The Global Regulator Crec of Escherichia coli Responds to Different Oxygen Availability Affecting LDH and ACK Activity.

MANUEL S. GODOY; MARIA JULIA PETTINARI

Nueva Orleans

Congreso; 115 Congreso anual de la Sociedad Americana de Microbiologia (ASM General Meeting 2015); 2015

Sociedad Americana de Microbiologia (ASM General Meeting 2015)

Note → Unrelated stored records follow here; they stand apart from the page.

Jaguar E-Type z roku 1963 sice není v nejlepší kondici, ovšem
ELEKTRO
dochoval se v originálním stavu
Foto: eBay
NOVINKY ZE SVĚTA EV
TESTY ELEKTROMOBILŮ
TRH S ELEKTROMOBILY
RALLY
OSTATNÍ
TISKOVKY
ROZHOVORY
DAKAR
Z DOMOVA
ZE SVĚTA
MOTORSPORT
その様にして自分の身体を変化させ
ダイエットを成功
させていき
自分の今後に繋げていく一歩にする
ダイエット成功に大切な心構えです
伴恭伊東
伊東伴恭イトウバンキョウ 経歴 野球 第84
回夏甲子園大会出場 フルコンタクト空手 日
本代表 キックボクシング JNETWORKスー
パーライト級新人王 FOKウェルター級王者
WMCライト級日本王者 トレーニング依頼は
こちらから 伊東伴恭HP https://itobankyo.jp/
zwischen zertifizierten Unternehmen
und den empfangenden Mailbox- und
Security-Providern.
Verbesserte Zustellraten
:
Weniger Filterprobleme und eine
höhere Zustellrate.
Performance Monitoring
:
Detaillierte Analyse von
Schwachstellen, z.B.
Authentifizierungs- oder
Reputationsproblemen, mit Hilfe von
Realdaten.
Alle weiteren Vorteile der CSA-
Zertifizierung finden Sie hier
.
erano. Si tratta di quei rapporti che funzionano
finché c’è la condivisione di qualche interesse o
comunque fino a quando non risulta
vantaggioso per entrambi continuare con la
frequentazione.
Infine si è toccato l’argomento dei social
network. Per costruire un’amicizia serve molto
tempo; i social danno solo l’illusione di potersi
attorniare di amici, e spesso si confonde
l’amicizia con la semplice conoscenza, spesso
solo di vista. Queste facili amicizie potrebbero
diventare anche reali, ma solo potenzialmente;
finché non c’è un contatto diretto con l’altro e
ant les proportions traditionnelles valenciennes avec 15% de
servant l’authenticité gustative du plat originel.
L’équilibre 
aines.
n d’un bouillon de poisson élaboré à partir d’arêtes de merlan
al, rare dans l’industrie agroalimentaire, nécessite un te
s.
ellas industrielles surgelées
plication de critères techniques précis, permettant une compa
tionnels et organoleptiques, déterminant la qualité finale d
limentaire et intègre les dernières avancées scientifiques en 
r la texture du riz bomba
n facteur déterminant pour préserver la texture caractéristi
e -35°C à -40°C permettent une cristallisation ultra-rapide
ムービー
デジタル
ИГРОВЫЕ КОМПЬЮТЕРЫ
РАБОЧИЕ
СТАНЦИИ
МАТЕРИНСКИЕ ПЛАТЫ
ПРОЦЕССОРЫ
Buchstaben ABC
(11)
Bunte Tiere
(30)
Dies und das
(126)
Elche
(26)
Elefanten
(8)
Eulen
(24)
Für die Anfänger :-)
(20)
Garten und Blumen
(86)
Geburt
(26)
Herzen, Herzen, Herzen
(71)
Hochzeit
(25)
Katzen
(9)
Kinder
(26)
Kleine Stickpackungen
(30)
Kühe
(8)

Background. Global regulators in E. coli work hierarchically to control a complex network of genes in response to environmental conditions and resource availability. CreBC is a two-component system involved in the regulation of carbohydrate catabolism CreC is the sensor molecule, that activates the CreB regulator in response to carbon source and oxygen availability.Materials. The relationship between some physiological parameters and oxygen availability was studied in three strains: K1060 (wt) DC1060 (ΔcreC) and K1060C (creC510, constitutive). Metabolite production (acetate, lactate, succinate, formate, and ethanol) and enzymatic activity of two key fermentation enzymes (LDH and ACK), were measured in three diferent oxygen availablity conditions, determined by the agitation speed and the volume of the flask to media volume ratio using mineral medium (M9) supplemented with glucose.Results. No significant differences were observed between strains in high aerobiosis, with the exception of acetate, the main acid secreted. In microaerobiosis, DC1060 produced more acetate and less lactate than K1060. DC1060 had 50% more ACK and 40% less LDH activities compared to the wild type strain, showing good correlation between enzyme activity and metabolite concentration. In anaerobiosis, acetate production decreased for all strains compared to low aerobiosis, but less in the deletion mutant. Once again, ACK activity was 60% higher in DC1060 than in K1060, but surprisingly in anaerobioisis LDH activity and lactic acid production had the opposite trend from that observed in low aerobiosis: they were higher for DC1060 than for K1060. Other metabolites that were affected by the absence of CreC were formate and succinate, both of which showed increased levels in the deletion mutant compared to the wild type. Experiments performed using different mutants (∆creB, ∆creC and ∆creBC) revealed no differences among them, ruling out the possibility that the effects observed could be due to cross-talk of CreC with other regulators. Conclusion. These results show that the effects of CreC over metabolism seem to be different depending on oxygen availability, and that this regulation is mediated by CreB. CreC was shown to affect the activity of both ACK and LDH, explaining at least in part the observed metabolic effects.